CVE-2024-34987 identifies a critical SQL Injection vulnerability in the PHPGurukul Online Fire Reporting System version 1.2, located in the ofrs/admin/index.php script that handles administrator login. The vulnerability arises from improper sanitization of the username input field, allowing attackers to inject arbitrary SQL commands. This injection can manipulate the authentication query to bypass login controls without valid credentials. The flaw does not require any prior authentication or user interaction, making it highly exploitable remotely over the network. Successful exploitation compromises the confidentiality and integrity of the system by granting unauthorized administrative access, potentially enabling attackers to alter fire reporting data, disrupt operations, or pivot to other internal systems. The vulnerability is tracked as CWE-89 (Improper Neutralization of Special Elements used in an SQL Command). The CVSS v3.1 base score is 9.1, reflecting network attack vector, low attack complexity, no privileges required, no user interaction, and high impact on confidentiality and integrity, with no impact on availability. No patches or known exploits have been reported as of the publication date (June 3, 2024). Given the critical nature of fire reporting systems, this vulnerability poses a significant risk to emergency response infrastructure relying on this software.

The impact of CVE-2024-34987 is severe for organizations using PHPGurukul Online Fire Reporting System 1.2. Unauthorized administrative access can lead to manipulation or deletion of critical fire incident data, undermining emergency response effectiveness and public safety. Attackers could alter reports, disable alerting mechanisms, or exfiltrate sensitive information related to fire incidents and personnel.
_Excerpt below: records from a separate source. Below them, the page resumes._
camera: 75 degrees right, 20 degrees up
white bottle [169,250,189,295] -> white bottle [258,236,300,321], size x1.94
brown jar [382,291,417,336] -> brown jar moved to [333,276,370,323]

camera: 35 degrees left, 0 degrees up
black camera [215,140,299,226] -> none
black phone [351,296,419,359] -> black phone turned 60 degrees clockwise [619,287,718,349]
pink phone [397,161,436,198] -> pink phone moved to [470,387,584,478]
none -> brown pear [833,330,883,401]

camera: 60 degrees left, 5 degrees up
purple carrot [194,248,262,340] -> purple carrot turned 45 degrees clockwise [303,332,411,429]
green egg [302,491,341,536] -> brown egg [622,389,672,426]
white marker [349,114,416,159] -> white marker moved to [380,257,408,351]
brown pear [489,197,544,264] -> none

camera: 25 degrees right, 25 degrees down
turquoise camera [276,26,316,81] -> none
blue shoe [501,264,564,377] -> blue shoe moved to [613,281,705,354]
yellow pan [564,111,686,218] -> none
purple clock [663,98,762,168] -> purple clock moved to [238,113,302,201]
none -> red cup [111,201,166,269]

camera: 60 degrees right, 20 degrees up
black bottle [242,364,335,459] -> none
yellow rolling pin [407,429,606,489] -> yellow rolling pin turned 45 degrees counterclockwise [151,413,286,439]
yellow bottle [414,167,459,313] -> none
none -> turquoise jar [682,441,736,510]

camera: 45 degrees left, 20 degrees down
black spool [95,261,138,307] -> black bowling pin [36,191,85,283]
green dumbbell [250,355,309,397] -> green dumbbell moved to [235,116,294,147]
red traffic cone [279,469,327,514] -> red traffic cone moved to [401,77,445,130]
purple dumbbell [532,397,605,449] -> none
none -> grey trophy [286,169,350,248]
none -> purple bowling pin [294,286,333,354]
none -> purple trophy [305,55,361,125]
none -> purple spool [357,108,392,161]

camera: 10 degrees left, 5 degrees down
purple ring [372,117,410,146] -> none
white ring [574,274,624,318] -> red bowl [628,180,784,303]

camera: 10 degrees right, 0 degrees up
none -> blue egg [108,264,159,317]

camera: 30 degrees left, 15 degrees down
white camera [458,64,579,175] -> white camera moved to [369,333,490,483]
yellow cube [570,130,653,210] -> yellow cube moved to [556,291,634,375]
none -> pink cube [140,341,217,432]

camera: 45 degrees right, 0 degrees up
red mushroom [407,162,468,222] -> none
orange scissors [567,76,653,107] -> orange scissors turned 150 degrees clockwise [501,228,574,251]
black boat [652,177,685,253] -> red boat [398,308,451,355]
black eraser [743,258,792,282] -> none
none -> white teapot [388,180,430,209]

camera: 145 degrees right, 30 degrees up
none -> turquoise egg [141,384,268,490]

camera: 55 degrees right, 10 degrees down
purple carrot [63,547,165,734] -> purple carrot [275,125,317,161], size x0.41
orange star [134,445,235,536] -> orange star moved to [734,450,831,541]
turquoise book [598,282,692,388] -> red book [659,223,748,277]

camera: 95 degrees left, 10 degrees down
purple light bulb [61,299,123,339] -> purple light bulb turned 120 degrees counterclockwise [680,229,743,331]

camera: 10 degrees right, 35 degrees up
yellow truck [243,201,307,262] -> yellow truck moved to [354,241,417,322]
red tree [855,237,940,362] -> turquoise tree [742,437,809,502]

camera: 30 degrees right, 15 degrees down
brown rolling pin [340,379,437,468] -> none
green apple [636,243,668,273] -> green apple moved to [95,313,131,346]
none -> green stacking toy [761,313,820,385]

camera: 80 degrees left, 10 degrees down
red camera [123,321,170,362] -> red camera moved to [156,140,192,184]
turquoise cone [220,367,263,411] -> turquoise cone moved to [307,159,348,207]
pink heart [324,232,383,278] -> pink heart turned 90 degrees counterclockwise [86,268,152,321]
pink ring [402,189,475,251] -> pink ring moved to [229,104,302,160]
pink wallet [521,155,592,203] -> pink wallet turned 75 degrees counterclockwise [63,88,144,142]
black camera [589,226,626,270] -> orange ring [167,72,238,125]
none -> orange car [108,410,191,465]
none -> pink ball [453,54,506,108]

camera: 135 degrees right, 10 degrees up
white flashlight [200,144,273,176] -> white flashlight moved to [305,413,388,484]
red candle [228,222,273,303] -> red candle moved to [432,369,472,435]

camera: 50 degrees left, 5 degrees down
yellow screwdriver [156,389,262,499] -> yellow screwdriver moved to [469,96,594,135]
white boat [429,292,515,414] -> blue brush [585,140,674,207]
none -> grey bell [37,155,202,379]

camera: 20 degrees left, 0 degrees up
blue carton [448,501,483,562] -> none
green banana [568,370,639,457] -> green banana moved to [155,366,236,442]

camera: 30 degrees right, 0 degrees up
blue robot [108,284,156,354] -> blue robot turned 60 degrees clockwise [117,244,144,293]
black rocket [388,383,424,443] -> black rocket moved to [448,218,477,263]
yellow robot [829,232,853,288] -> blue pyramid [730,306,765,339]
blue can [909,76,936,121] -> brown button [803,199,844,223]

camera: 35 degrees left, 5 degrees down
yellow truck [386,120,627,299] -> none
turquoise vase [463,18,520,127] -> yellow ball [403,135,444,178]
This compromises data confidentiality and integrity, potentially causing operational disruptions and loss of trust in emergency services. Additionally, attackers gaining admin access may use the system as a foothold to move laterally within the network, escalating risks to broader organizational IT infrastructure. The lack of authentication or user interaction requirements makes exploitation feasible remotely by any attacker with network access to the system. This elevates the threat level for public safety agencies, municipal governments, and organizations relying on this software for fire incident management worldwide.

To mitigate CVE-2024-34987, organizations should immediately restrict network access to the affected PHPGurukul Online Fire Reporting System admin interface, limiting it to trusted internal IP addresses or VPN users. Deploying a Web Application Firewall (WAF) with SQL Injection detection and prevention rules can help block malicious payloads targeting the username input field. Conduct thorough input validation and parameterized queries in the application code to eliminate SQL Injection vectors; if source code access is available, prioritize patching or upgrading to a fixed version once released. Monitor authentication logs for unusual login attempts or patterns indicative of injection attacks. Implement network segmentation to isolate the fire reporting system from critical infrastructure. Regularly back up fire incident data securely to enable recovery in case of compromise. Engage with the vendor or community for updates and patches. Until a patch is available, consider alternative fire reporting solutions or enhanced manual verification processes for administrative actions.